Outcomes associated with planned home and planned hospital births in low-risk women attended by midwives in Ontario, Canada, 2003-2006: a retrospective cohort study
http://www.internationalmidwives.org/Portals/5/Home%20Birth%20Statsitics%20-%20Canada%20-%20BIRTH%20September%202009.pdf
"Midwives who were integrated into the health care system with good access to emergency services, consultation, and transfer of care provided care resulting in favorable outcomes for women planning both home or hospital births."
"All measures of serious maternal morbidity were lower in the planned home birth group as were rates for all interventions including cesarean section."

Outcomes of planned home births with certified professional midwives: Large prospective study in North America
http://www.ncbi.nlm.nih.gov/pmc/articles/PMC558373/?tool=pubmed
"Planned home birth for low risk women in North America using certified professional midwives was associated with lower rates of medical intervention, but similar intrapartum and neonatal mortality to that of low risk hospital births in the United States":
Electronic Fetal Monitoring = 9 fold less
Induction = 2 fold less
Episiotomy = 16 fold less
Forceps = 2.2 fold less
Vacuum = 9 fold less
Cesarean = 5 fold less

Outcomes of 11,788 planned home births attended by certified nurse-midwives.

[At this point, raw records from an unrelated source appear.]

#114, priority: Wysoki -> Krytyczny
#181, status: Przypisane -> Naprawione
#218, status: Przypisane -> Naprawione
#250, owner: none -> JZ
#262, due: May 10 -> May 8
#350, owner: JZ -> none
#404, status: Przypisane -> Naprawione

A retrospective descriptive study
http://www.ncbi.nlm.nih.gov/pubmed/8568573
"This study supports previous research indicating that planned home birth with qualified care providers can be a safe alternative for healthy lower risk women."
"Most nurse-midwives in this study used standard risk-assessment criteria, only delivered low-risk women at home, and were prepared with emergency equipment necessary for immediate neonatal resuscitation or maternal emergencies."

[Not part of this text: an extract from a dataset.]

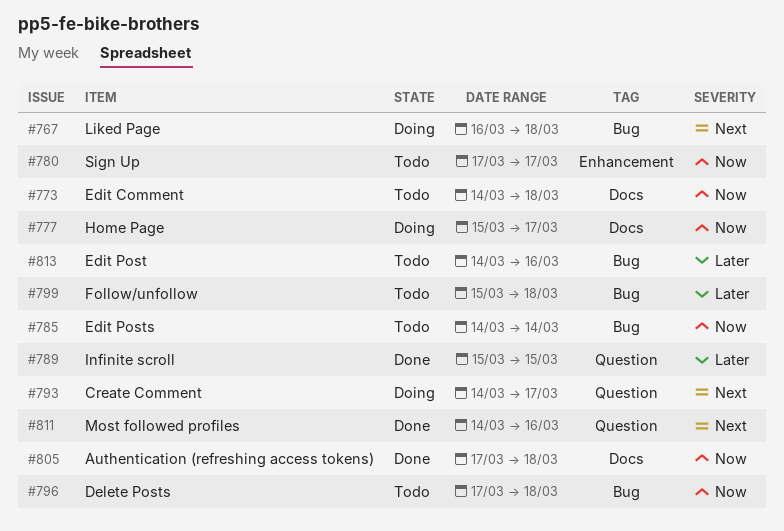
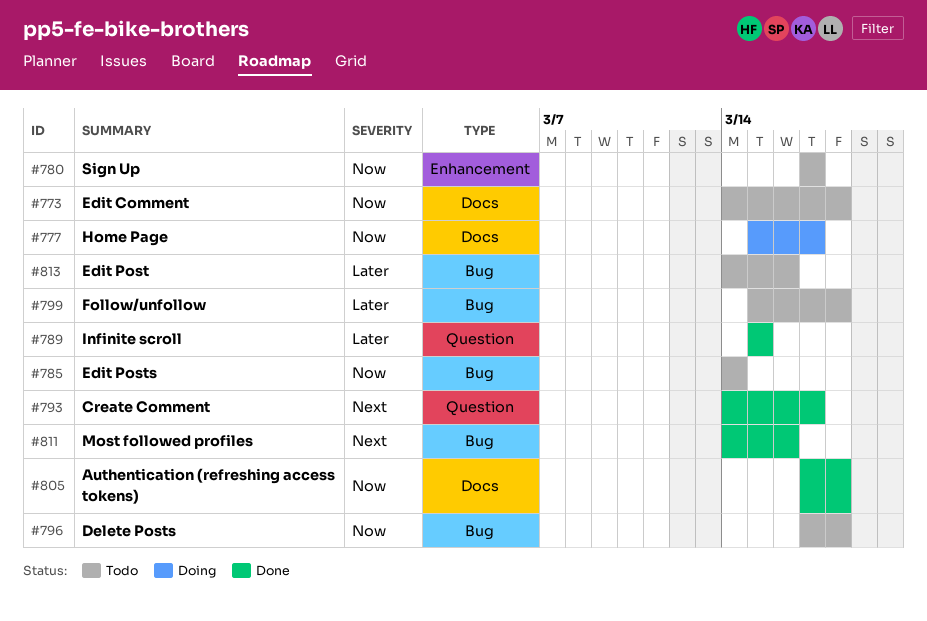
#767: present -> none
#793, status: Doing -> Done
#811, label: Question -> Bug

It should be reiterated that the homebirths included in these studies involve certified midwives or certified nurse midwives, and the births have to meet a low-risk criteria to be deemed suitable for home birth. Below is typical of what is required.

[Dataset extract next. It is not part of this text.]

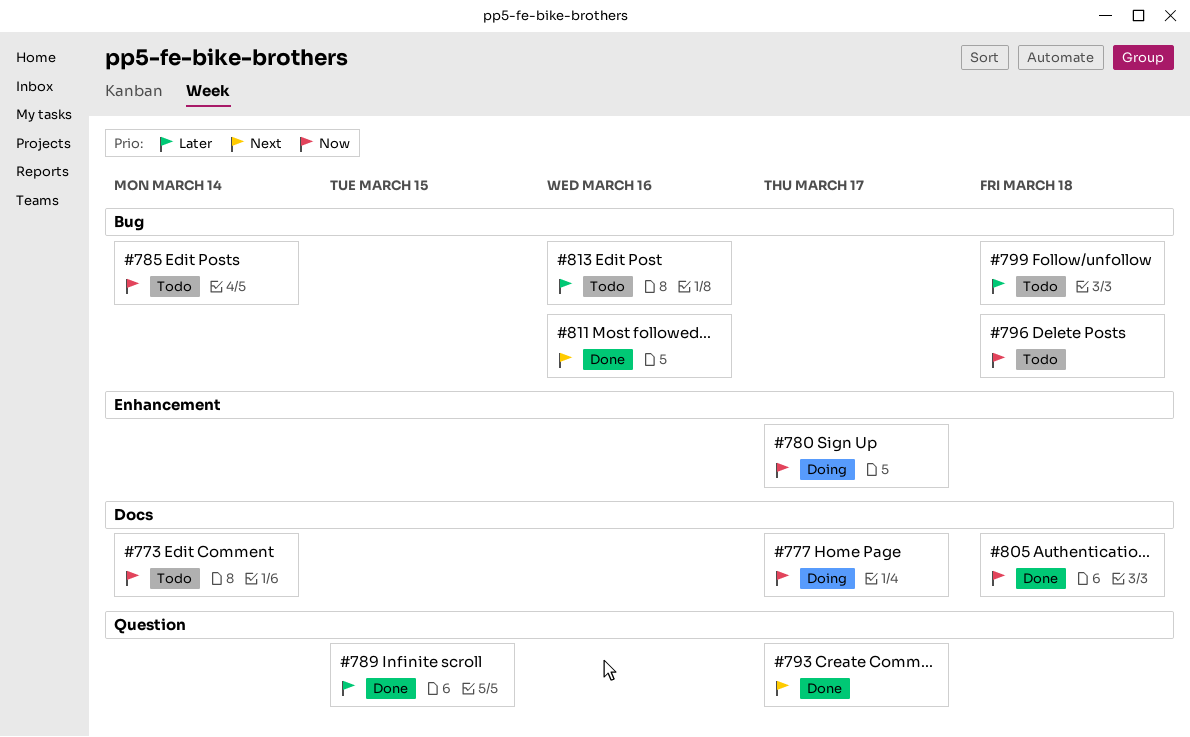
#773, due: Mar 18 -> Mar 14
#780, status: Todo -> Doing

Eligibility requirements for home birth
As referenced in the above studies:
  • Absence of significant pre-existing disease, including heart disease, hypertensive chronic renal disease or type 1 diabetes
  • Absence of significant disease arising during pregnancy, including pregnancy-induced hypertension with proteinuria (> 0.3 g/L by urine dipstick), antepartum hemorrhage after 20 weeks' gestation, gestational diabetes requiring insulin, active genital herpes, placenta previa or placental abruption
  • Singleton fetus
  • Cephalic presentation (not breech or transverse)
  • Gestational age greater than 36 and less than 41 completed weeks of pregnancy
  • Mother has had not had a cesarean section
  • Labour is spontaneous, not induced 
  • Mother has not been transferred to the delivery hospital from a referring hospital
Other important factors included:
  • Well trained midwives 
  • A good transportation and referral system
  • Midwives are prepared with emergency equipment necessary for immediate neonatal resuscitation or maternal emergencies

So what's your opinion on home birth, have you had one, would you consider having one, are you planning one? Do you agree a midwife is always needed?